- [MATERIAL FOR THIS TASK]:
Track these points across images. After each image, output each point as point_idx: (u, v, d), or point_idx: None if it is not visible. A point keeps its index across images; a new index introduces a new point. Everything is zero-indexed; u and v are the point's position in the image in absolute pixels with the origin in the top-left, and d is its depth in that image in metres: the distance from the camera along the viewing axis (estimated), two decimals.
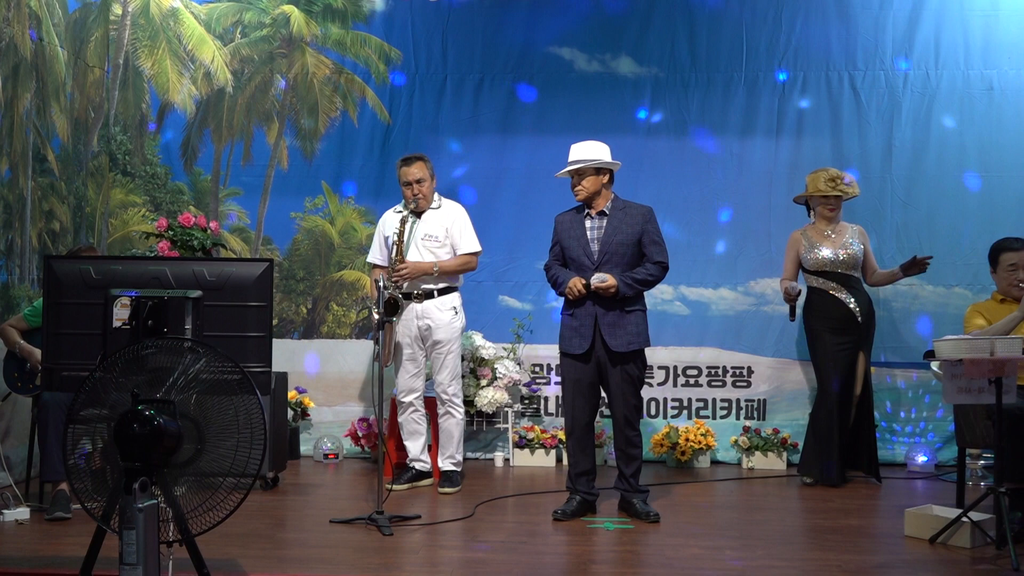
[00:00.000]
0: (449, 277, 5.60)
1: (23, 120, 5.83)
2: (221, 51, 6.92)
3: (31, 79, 5.93)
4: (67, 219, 6.35)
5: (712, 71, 6.78)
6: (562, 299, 5.02)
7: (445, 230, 5.59)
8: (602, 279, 4.75)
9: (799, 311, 5.93)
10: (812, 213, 6.05)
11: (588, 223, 4.93)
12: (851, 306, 5.82)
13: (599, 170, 4.91)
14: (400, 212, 5.62)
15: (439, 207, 5.66)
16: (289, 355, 6.72)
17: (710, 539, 4.49)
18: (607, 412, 5.16)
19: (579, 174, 4.90)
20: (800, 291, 5.84)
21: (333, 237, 6.90)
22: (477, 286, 6.53)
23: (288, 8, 6.92)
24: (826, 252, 5.85)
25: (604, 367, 4.84)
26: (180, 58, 6.91)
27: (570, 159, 4.96)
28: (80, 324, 3.37)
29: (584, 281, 4.80)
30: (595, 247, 4.87)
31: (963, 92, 6.62)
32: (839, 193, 5.88)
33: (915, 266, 5.84)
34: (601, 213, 4.92)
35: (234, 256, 6.61)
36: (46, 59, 6.11)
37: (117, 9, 6.85)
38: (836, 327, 5.82)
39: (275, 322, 6.64)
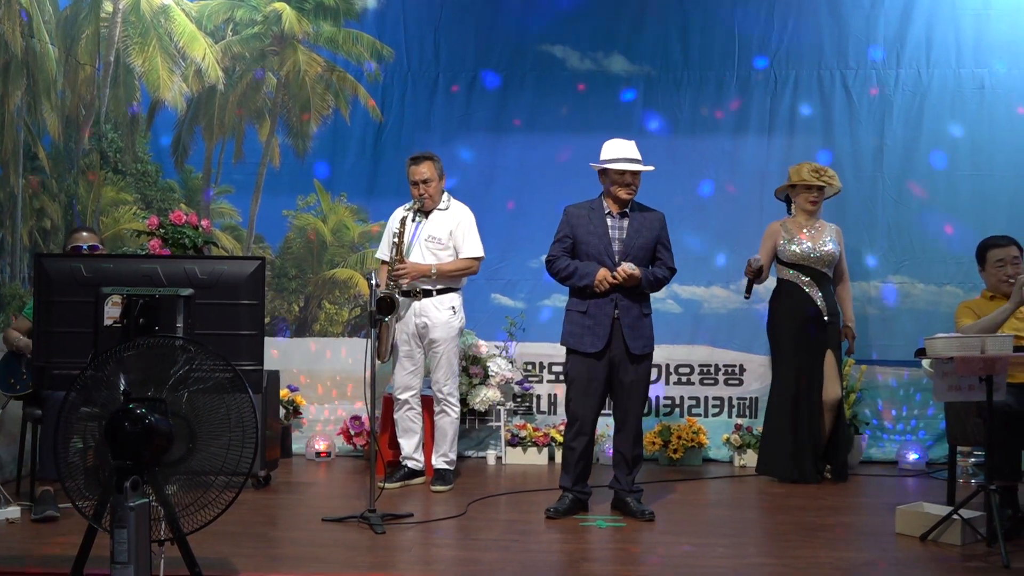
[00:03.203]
0: (449, 279, 5.59)
1: (14, 118, 5.81)
2: (212, 48, 6.91)
3: (22, 76, 5.91)
4: (58, 217, 6.33)
5: (704, 69, 6.78)
6: (563, 295, 5.02)
7: (449, 232, 5.58)
8: (633, 267, 4.74)
9: (755, 292, 5.85)
10: (792, 207, 6.07)
11: (610, 221, 4.90)
12: (819, 304, 5.84)
13: None
14: (408, 211, 5.61)
15: (447, 208, 5.65)
16: (281, 353, 6.71)
17: (702, 537, 4.51)
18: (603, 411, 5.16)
19: (634, 173, 4.86)
20: (761, 265, 5.69)
21: (325, 235, 6.89)
22: (470, 284, 6.52)
23: (280, 5, 6.91)
24: (804, 245, 5.88)
25: (618, 367, 4.83)
26: (171, 55, 6.89)
27: (626, 155, 4.85)
28: (71, 322, 3.37)
29: (613, 273, 4.76)
30: (617, 247, 4.85)
31: (954, 91, 6.64)
32: (823, 184, 5.91)
33: (848, 339, 6.08)
34: (623, 213, 4.91)
35: (226, 254, 6.59)
36: (37, 56, 6.09)
37: (108, 6, 6.83)
38: (801, 324, 5.84)
39: (267, 320, 6.62)
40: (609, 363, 4.84)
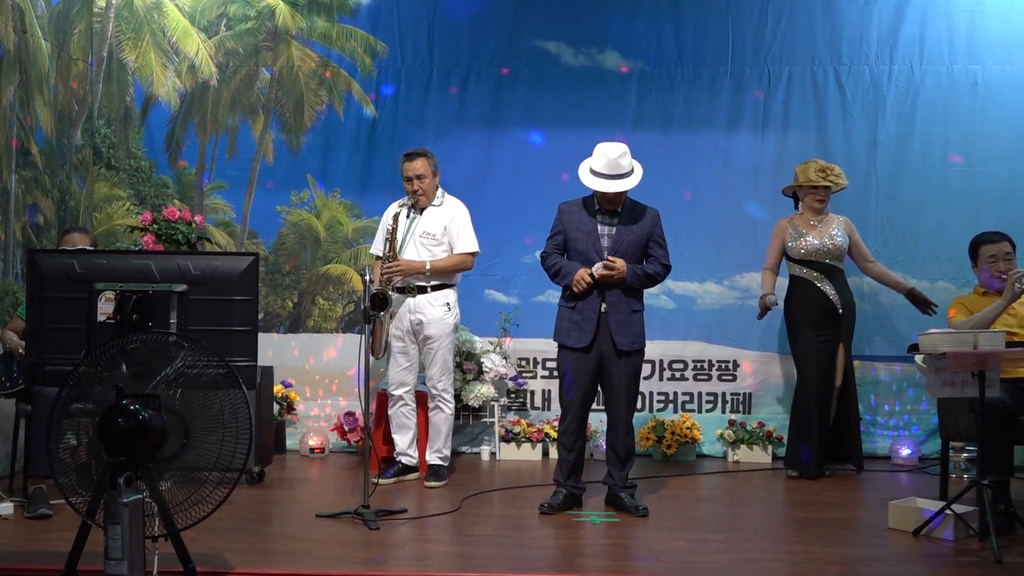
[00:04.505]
0: (443, 275, 5.58)
1: (6, 113, 5.79)
2: (206, 44, 6.89)
3: (14, 72, 5.89)
4: (51, 213, 6.31)
5: (698, 65, 6.78)
6: (557, 291, 5.02)
7: (443, 228, 5.57)
8: (609, 267, 4.71)
9: (778, 303, 6.05)
10: (800, 205, 6.08)
11: (600, 218, 4.88)
12: (832, 298, 5.86)
13: None
14: (401, 206, 5.60)
15: (441, 204, 5.64)
16: (275, 349, 6.71)
17: (696, 532, 4.51)
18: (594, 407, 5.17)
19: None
20: (775, 303, 5.99)
21: (319, 231, 6.88)
22: (463, 280, 6.52)
23: (273, 1, 6.89)
24: (812, 241, 5.89)
25: (607, 363, 4.84)
26: (164, 51, 6.87)
27: (608, 170, 4.75)
28: (64, 318, 3.35)
29: (590, 271, 4.75)
30: (606, 243, 4.85)
31: (947, 87, 6.66)
32: (829, 183, 5.92)
33: (920, 303, 5.99)
34: (614, 211, 4.90)
35: (219, 250, 6.58)
36: (29, 52, 6.07)
37: (101, 1, 6.80)
38: (816, 319, 5.86)
39: (261, 316, 6.61)
40: (598, 358, 4.84)
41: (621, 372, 4.84)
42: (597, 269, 4.75)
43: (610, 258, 4.74)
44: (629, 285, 4.82)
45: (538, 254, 5.17)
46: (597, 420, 6.17)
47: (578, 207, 4.96)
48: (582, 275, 4.76)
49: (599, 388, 4.98)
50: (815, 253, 5.89)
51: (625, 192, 4.86)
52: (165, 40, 6.87)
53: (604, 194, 4.82)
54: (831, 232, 5.93)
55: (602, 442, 5.97)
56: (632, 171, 4.84)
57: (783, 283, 6.11)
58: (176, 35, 6.86)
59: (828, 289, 5.87)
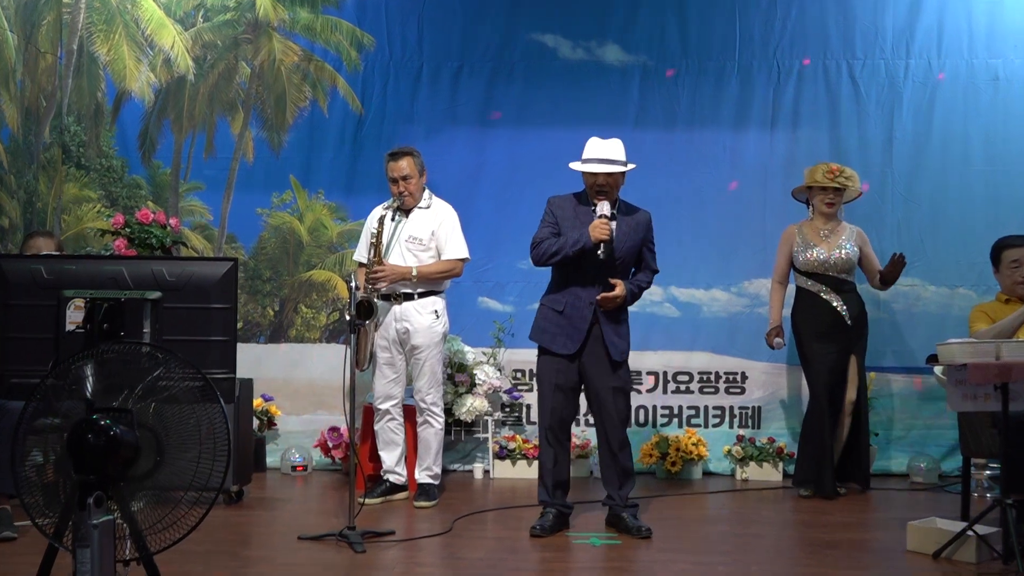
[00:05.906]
0: (431, 282, 5.57)
1: None
2: (182, 36, 6.89)
3: None
4: (17, 215, 6.30)
5: (703, 59, 6.80)
6: (538, 295, 5.02)
7: (431, 232, 5.56)
8: (617, 291, 4.73)
9: (785, 344, 6.17)
10: (811, 209, 6.08)
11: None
12: (840, 311, 5.84)
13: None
14: (387, 209, 5.59)
15: (428, 207, 5.63)
16: (255, 360, 6.69)
17: (701, 554, 4.51)
18: (591, 421, 5.16)
19: (607, 174, 4.81)
20: (782, 347, 6.14)
21: (302, 235, 6.88)
22: (455, 287, 6.51)
23: None
24: (818, 253, 5.88)
25: (595, 373, 4.82)
26: (138, 44, 6.87)
27: (600, 155, 4.82)
28: (31, 327, 3.34)
29: (600, 214, 4.71)
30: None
31: (967, 82, 6.67)
32: (838, 186, 5.91)
33: (893, 267, 5.84)
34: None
35: (196, 255, 6.57)
36: None
37: None
38: (824, 332, 5.85)
39: (240, 325, 6.60)
40: (582, 368, 4.84)
41: (610, 385, 4.83)
42: (601, 209, 4.73)
43: (612, 280, 4.76)
44: (625, 304, 4.87)
45: (523, 265, 5.15)
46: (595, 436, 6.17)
47: (572, 202, 4.95)
48: (597, 222, 4.70)
49: (584, 401, 4.99)
50: (821, 266, 5.88)
51: (617, 180, 4.85)
52: (139, 32, 6.86)
53: (595, 180, 4.82)
54: (840, 243, 5.89)
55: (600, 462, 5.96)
56: (625, 163, 4.88)
57: (792, 291, 6.11)
58: (150, 27, 6.86)
59: (835, 301, 5.86)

- [WHAT NEEDS TO BE DONE]:
When you retype the records, keep every word exactly as written and exclude the pictures.

- [EXERCISE OUTPUT]:
Track these points across images. After each image, output each point as point_idx: (u, v, d), or point_idx: None if it is not visible. A point keeps its index across images; a new index introduces a new point. Everything is zero-indexed; u and v are the point's position in the image in absolute pixels with the origin in the top-left, and d is its depth in that image in metres: the distance from the camera along the viewing axis (estimated), two decimals.
[00:00.000]
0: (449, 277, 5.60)
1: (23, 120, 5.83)
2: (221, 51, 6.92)
3: (31, 79, 5.93)
4: (67, 219, 6.35)
5: (712, 71, 6.78)
6: (562, 299, 5.02)
7: (445, 230, 5.59)
8: (602, 279, 4.75)
9: (799, 311, 5.93)
10: (812, 213, 6.05)
11: (588, 223, 4.93)
12: (851, 306, 5.82)
13: (599, 170, 4.91)
14: (400, 212, 5.62)
15: (439, 207, 5.66)
16: (289, 355, 6.72)
17: (710, 539, 4.49)
18: (607, 412, 5.16)
19: (579, 174, 4.90)
20: (800, 291, 5.84)
21: (333, 237, 6.90)
22: (477, 286, 6.53)
23: (288, 8, 6.92)
24: (826, 252, 5.85)
25: (604, 367, 4.84)
26: (180, 58, 6.91)
27: (570, 159, 4.96)
28: (80, 324, 3.37)
29: (584, 281, 4.80)
30: (595, 247, 4.87)
31: (963, 92, 6.62)
32: (839, 193, 5.88)
33: (915, 266, 5.84)
34: (601, 213, 4.92)
35: (234, 256, 6.61)
36: (46, 59, 6.11)
37: (117, 9, 6.85)
38: (836, 327, 5.82)
39: (275, 322, 6.64)
[00:03.203]
0: (449, 279, 5.59)
1: (14, 118, 5.81)
2: (212, 48, 6.91)
3: (22, 76, 5.91)
4: (58, 217, 6.33)
5: (704, 69, 6.78)
6: (563, 295, 5.02)
7: (449, 232, 5.58)
8: (633, 267, 4.74)
9: (755, 292, 5.85)
10: (792, 207, 6.07)
11: (610, 221, 4.90)
12: (819, 304, 5.84)
13: None
14: (408, 211, 5.61)
15: (447, 208, 5.65)
16: (281, 353, 6.71)
17: (702, 537, 4.51)
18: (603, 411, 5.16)
19: (634, 173, 4.86)
20: (761, 265, 5.69)
21: (325, 235, 6.89)
22: (470, 284, 6.52)
23: (280, 5, 6.91)
24: (804, 245, 5.88)
25: (618, 367, 4.83)
26: (171, 55, 6.89)
27: (626, 155, 4.85)
28: (71, 322, 3.37)
29: (613, 273, 4.76)
30: (617, 247, 4.85)
31: (954, 91, 6.64)
32: (823, 184, 5.91)
33: (848, 339, 6.08)
34: (623, 213, 4.91)
35: (226, 254, 6.59)
36: (37, 56, 6.09)
37: (108, 6, 6.83)
38: (801, 324, 5.84)
39: (267, 320, 6.62)
40: (609, 363, 4.84)
[00:04.505]
0: (443, 275, 5.58)
1: (6, 113, 5.79)
2: (206, 44, 6.89)
3: (14, 72, 5.89)
4: (51, 213, 6.31)
5: (698, 65, 6.78)
6: (557, 291, 5.02)
7: (443, 228, 5.57)
8: (609, 267, 4.71)
9: (778, 303, 6.05)
10: (800, 205, 6.08)
11: (600, 218, 4.88)
12: (832, 298, 5.86)
13: None
14: (401, 206, 5.60)
15: (441, 204, 5.64)
16: (275, 349, 6.71)
17: (696, 532, 4.51)
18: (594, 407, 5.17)
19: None
20: (775, 303, 5.99)
21: (319, 231, 6.88)
22: (463, 280, 6.52)
23: (273, 1, 6.89)
24: (812, 241, 5.89)
25: (607, 363, 4.84)
26: (164, 51, 6.87)
27: (608, 170, 4.75)
28: (64, 318, 3.35)
29: (590, 271, 4.75)
30: (606, 243, 4.85)
31: (947, 87, 6.66)
32: (829, 183, 5.92)
33: (920, 303, 5.99)
34: (614, 211, 4.90)
35: (219, 250, 6.58)
36: (29, 52, 6.07)
37: (101, 1, 6.80)
38: (816, 319, 5.86)
39: (261, 316, 6.61)
40: (598, 358, 4.84)
41: (621, 372, 4.84)
42: (597, 269, 4.75)
43: (610, 258, 4.74)
44: (629, 285, 4.82)
45: (538, 254, 5.17)
46: (597, 420, 6.17)
47: (578, 207, 4.96)
48: (582, 275, 4.76)
49: (599, 388, 4.98)
50: (815, 253, 5.89)
51: (625, 192, 4.86)
52: (165, 40, 6.87)
53: (604, 194, 4.82)
54: (831, 232, 5.93)
55: (602, 442, 5.97)
56: (632, 171, 4.84)
57: (783, 283, 6.11)
58: (176, 35, 6.86)
59: (828, 289, 5.87)
[00:05.906]
0: (431, 282, 5.57)
1: None
2: (182, 36, 6.89)
3: None
4: (17, 215, 6.30)
5: (703, 59, 6.80)
6: (538, 295, 5.02)
7: (431, 232, 5.56)
8: (617, 291, 4.73)
9: (785, 344, 6.17)
10: (811, 209, 6.08)
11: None
12: (840, 311, 5.84)
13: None
14: (387, 209, 5.59)
15: (428, 207, 5.63)
16: (255, 360, 6.69)
17: (701, 554, 4.51)
18: (591, 421, 5.16)
19: (607, 174, 4.81)
20: (782, 347, 6.14)
21: (302, 235, 6.88)
22: (455, 287, 6.51)
23: None
24: (818, 253, 5.88)
25: (595, 373, 4.82)
26: (138, 44, 6.87)
27: (600, 155, 4.82)
28: (31, 327, 3.34)
29: (600, 214, 4.71)
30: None
31: (967, 82, 6.67)
32: (838, 186, 5.91)
33: (893, 267, 5.84)
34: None
35: (196, 255, 6.57)
36: None
37: None
38: (824, 332, 5.85)
39: (240, 325, 6.60)
40: (582, 368, 4.84)
41: (610, 385, 4.83)
42: (601, 209, 4.73)
43: (612, 280, 4.76)
44: (625, 304, 4.87)
45: (523, 265, 5.15)
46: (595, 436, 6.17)
47: (572, 202, 4.95)
48: (597, 222, 4.70)
49: (584, 401, 4.99)
50: (821, 266, 5.88)
51: (617, 180, 4.85)
52: (139, 32, 6.86)
53: (595, 180, 4.82)
54: (840, 243, 5.89)
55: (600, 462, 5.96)
56: (625, 163, 4.88)
57: (792, 291, 6.11)
58: (150, 27, 6.86)
59: (835, 301, 5.86)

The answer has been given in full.